→ Exercise brief
In the text on Milton Friedman and subsidies, list each outcome for the United States that, according to the questioner, the American steel industry predicts.

++++ Document segment

Milton Friedman About Subsidies

“You know you could have a great employment in the city of Logan, Utah, of people growing bananas in hot houses. If we had a high enough tariff on the import of bananas, it could become profitable to build hot houses and grow bananas in hot houses. That would give employment. Would that be a sensible thing to do? If that isn’t sensible than neither is it sensible to artificially restrict the import of steel.” This video clip is an excerpt from Milton Friedman’s lecture to the University of Utah in 1978.

Source: eltigre001 YouTube channel.

Transcript:

Questioner:

You've mentioned about the import of steel, I would like to allude to that. We hear from the American steel industry that in Japan for instance steel producers are producing it at less than cost with support of the government so as to keep employment up, there. And as result, the American steel industry here is not going to be able to compete. So they are going to shut down and we are going to have higher unemployment here. What is your answer to that.

Milton Friedman:

Well, that’s a very good question and it’s a very easy answer. Because I may say that the answer I’m giving is not my answer. It was the answer that was given by Adam Smith the man whose face appears on my tie, I may say. It was given by Adam Smith in 1776 in the Wealth of Nations. From that time to this, hardly any professional economist has believed in tariffs or protection or anything but free trade. But the answer is very straight forward.

++++++++
++++ Extracted information

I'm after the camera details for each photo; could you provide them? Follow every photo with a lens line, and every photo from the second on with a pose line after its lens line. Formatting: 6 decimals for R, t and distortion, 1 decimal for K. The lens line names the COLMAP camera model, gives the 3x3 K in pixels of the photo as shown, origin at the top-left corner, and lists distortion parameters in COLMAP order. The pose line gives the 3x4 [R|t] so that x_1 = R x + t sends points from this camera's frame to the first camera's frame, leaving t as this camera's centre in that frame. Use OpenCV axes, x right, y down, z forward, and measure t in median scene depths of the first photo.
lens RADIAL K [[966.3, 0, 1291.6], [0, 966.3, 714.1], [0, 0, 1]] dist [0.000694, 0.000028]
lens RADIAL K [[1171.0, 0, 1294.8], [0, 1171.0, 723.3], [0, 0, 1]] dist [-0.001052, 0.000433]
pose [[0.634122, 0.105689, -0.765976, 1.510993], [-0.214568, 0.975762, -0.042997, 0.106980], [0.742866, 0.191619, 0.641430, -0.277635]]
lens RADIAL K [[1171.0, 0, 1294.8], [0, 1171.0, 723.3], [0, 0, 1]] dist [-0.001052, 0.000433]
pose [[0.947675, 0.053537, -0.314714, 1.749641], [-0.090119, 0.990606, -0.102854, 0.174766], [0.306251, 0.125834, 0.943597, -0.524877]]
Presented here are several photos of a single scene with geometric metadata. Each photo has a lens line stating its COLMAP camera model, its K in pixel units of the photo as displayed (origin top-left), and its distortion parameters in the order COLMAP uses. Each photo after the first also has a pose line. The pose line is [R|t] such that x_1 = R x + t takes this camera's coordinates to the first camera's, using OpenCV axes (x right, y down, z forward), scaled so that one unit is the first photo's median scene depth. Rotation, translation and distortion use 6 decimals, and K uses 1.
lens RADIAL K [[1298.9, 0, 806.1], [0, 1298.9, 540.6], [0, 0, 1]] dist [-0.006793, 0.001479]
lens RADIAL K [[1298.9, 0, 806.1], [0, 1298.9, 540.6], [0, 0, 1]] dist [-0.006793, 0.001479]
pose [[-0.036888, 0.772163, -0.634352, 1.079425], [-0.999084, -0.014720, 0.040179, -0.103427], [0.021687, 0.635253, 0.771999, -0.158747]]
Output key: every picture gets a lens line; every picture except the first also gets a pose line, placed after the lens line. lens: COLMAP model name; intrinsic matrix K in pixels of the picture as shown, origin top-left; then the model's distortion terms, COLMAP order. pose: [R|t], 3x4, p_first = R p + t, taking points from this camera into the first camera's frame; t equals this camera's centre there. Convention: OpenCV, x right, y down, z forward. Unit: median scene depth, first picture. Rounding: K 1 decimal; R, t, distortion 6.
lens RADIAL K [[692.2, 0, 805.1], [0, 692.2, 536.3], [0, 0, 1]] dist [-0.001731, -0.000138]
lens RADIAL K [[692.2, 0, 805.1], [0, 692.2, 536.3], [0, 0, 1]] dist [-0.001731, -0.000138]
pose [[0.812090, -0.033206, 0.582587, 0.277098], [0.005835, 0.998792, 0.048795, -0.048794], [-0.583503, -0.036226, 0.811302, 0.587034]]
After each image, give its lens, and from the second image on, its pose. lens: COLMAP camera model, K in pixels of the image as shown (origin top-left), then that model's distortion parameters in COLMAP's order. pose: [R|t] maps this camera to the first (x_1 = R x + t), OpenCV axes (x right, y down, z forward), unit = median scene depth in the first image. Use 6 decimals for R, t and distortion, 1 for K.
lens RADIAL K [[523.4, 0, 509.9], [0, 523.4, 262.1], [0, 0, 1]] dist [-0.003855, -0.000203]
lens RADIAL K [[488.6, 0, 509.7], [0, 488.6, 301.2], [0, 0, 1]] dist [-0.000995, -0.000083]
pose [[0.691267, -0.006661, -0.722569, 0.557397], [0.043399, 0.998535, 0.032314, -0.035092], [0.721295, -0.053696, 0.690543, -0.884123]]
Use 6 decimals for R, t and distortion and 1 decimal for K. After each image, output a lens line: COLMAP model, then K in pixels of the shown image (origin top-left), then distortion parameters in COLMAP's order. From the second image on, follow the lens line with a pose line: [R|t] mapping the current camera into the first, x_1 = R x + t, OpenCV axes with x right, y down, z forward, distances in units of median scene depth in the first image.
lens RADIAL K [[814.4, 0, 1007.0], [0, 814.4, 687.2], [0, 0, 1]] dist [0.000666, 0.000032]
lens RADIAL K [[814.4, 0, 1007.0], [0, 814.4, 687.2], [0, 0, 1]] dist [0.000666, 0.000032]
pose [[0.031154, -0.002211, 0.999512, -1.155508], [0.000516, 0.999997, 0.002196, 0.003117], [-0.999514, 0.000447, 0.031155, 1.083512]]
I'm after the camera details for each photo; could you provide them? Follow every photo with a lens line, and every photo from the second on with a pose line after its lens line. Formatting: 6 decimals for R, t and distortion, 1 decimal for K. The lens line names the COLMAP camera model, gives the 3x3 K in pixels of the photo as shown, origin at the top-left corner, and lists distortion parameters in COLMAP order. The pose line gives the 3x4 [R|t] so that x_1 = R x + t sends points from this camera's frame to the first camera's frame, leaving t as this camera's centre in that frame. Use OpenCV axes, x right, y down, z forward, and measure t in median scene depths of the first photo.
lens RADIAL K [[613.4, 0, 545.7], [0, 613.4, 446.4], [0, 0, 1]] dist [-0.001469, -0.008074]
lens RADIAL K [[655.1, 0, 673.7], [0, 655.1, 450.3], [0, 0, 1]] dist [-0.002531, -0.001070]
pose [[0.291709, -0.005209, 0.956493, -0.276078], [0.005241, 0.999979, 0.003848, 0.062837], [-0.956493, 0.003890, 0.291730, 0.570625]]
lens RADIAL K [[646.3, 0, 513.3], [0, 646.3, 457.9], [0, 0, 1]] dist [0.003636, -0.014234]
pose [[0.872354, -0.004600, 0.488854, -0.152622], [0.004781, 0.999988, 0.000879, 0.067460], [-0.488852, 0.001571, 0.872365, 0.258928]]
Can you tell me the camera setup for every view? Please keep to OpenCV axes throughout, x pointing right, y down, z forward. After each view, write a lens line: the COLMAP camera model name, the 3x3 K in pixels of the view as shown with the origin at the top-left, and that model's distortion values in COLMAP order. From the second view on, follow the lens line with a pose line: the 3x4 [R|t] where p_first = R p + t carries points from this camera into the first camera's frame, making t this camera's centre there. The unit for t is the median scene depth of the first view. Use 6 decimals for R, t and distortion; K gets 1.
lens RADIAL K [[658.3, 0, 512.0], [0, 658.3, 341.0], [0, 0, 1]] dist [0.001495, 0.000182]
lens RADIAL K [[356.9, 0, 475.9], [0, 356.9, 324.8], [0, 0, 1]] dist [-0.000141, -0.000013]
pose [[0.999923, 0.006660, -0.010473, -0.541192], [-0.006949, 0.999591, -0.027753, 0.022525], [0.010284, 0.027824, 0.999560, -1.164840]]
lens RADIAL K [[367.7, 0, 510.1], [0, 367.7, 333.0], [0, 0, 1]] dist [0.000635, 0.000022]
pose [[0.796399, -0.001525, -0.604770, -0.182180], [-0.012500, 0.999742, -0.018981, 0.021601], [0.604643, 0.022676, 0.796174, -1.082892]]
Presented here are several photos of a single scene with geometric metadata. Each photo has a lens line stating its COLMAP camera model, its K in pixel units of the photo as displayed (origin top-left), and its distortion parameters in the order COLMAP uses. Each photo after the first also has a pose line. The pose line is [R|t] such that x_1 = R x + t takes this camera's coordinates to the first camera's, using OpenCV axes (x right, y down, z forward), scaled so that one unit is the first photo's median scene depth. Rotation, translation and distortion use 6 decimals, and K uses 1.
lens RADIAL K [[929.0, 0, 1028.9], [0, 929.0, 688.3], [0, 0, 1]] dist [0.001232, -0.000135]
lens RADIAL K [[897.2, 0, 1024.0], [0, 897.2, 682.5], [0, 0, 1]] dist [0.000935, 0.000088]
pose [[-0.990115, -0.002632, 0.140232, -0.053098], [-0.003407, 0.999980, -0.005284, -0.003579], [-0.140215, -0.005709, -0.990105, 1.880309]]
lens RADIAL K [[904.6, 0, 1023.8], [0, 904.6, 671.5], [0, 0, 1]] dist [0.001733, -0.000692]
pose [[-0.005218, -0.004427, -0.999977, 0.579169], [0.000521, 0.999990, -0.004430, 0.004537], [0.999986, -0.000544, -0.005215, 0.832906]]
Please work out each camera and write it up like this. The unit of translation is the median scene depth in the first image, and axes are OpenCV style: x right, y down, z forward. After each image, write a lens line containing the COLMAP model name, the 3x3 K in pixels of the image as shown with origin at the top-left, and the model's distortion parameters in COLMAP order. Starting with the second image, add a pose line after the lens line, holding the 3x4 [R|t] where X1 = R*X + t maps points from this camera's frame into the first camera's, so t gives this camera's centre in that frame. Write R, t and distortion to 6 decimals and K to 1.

++++++++

→ Written answer
- The American steel industry will not be able to compete.
- It is going to shut down.
- There will be higher unemployment in the United States.